# Supplied records:
--------------------

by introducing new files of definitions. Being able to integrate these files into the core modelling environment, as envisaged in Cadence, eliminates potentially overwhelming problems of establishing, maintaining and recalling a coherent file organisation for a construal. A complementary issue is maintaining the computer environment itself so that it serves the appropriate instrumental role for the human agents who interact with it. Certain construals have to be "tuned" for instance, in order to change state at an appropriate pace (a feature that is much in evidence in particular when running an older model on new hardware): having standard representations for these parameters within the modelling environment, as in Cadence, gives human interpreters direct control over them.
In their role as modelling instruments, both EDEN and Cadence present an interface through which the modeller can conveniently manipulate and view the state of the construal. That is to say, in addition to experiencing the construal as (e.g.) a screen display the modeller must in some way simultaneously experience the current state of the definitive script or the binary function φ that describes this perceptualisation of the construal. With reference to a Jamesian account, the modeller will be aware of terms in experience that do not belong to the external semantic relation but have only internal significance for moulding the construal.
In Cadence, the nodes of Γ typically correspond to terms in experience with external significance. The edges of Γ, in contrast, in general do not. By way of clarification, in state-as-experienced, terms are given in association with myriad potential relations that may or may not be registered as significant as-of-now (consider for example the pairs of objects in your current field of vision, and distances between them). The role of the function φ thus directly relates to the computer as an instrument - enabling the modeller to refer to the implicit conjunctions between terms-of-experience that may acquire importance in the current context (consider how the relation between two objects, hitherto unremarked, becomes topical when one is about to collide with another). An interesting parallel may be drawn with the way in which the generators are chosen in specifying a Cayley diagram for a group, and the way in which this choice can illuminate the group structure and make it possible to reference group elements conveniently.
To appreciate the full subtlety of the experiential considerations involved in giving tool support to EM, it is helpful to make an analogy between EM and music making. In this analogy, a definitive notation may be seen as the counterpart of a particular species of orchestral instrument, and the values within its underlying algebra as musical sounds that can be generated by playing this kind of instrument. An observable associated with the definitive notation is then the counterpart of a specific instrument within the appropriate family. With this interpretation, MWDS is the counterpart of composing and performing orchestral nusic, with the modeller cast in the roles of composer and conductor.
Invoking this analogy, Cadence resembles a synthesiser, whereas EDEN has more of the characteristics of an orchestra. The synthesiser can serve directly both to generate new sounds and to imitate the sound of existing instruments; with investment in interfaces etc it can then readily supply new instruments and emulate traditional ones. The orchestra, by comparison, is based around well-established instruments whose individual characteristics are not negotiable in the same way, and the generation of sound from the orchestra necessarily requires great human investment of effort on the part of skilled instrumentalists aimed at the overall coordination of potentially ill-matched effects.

--------------------

# Work to complete:
Restate each entry word for word.

# Solution for this problem:
by introducing new files of definitions. Being able to integrate these files into the core modelling environment, as envisaged in Cadence, eliminates potentially overwhelming problems of establishing, maintaining and recalling a coherent file organisation for a construal. A complementary issue is maintaining the computer environment itself so that it serves the appropriate instrumental role for the human agents who interact with it. Certain construals have to be "tuned" for instance, in order to change state at an appropriate pace (a feature that is much in evidence in particular when running an older model on new hardware): having standard representations for these parameters within the modelling environment, as in Cadence, gives human interpreters direct control over them.
In their role as modelling instruments, both EDEN and Cadence present an interface through which the modeller can conveniently manipulate and view the state of the construal. That is to say, in addition to experiencing the construal as (e.g.) a screen display the modeller must in some way simultaneously experience the current state of the definitive script or the binary function φ that describes this perceptualisation of the construal. With reference to a Jamesian account, the modeller will be aware of terms in experience that do not belong to the external semantic relation but have only internal significance for moulding the construal.
In Cadence, the nodes of Γ typically correspond to terms in experience with external significance. The edges of Γ, in contrast, in general do not. By way of clarification, in state-as-experienced, terms are given in association with myriad potential relations that may or may not be registered as significant as-of-now (consider for example the pairs of objects in your current field of vision, and distances between them). The role of the function φ thus directly relates to the computer as an instrument - enabling the modeller to refer to the implicit conjunctions between terms-of-experience that may acquire importance in the current context (consider how the relation between two objects, hitherto unremarked, becomes topical when one is about to collide with another). An interesting parallel may be drawn with the way in which the generators are chosen in specifying a Cayley diagram for a group, and the way in which this choice can illuminate the group structure and make it possible to reference group elements conveniently.
To appreciate the full subtlety of the experiential considerations involved in giving tool support to EM, it is helpful to make an analogy between EM and music making. In this analogy, a definitive notation may be seen as the counterpart of a particular species of orchestral instrument, and the values within its underlying algebra as musical sounds that can be generated by playing this kind of instrument. An observable associated with the definitive notation is then the counterpart of a specific instrument within the appropriate family. With this interpretation, MWDS is the counterpart of composing and performing orchestral nusic, with the modeller cast in the roles of composer and conductor.
Invoking this analogy, Cadence resembles a synthesiser, whereas EDEN has more of the characteristics of an orchestra. The synthesiser can serve directly both to generate new sounds and to imitate the sound of existing instruments; with investment in interfaces etc it can then readily supply new instruments and emulate traditional ones. The orchestra, by comparison, is based around well-established instruments whose individual characteristics are not negotiable in the same way, and the generation of sound from the orchestra necessarily requires great human investment of effort on the part of skilled instrumentalists aimed at the overall coordination of potentially ill-matched effects.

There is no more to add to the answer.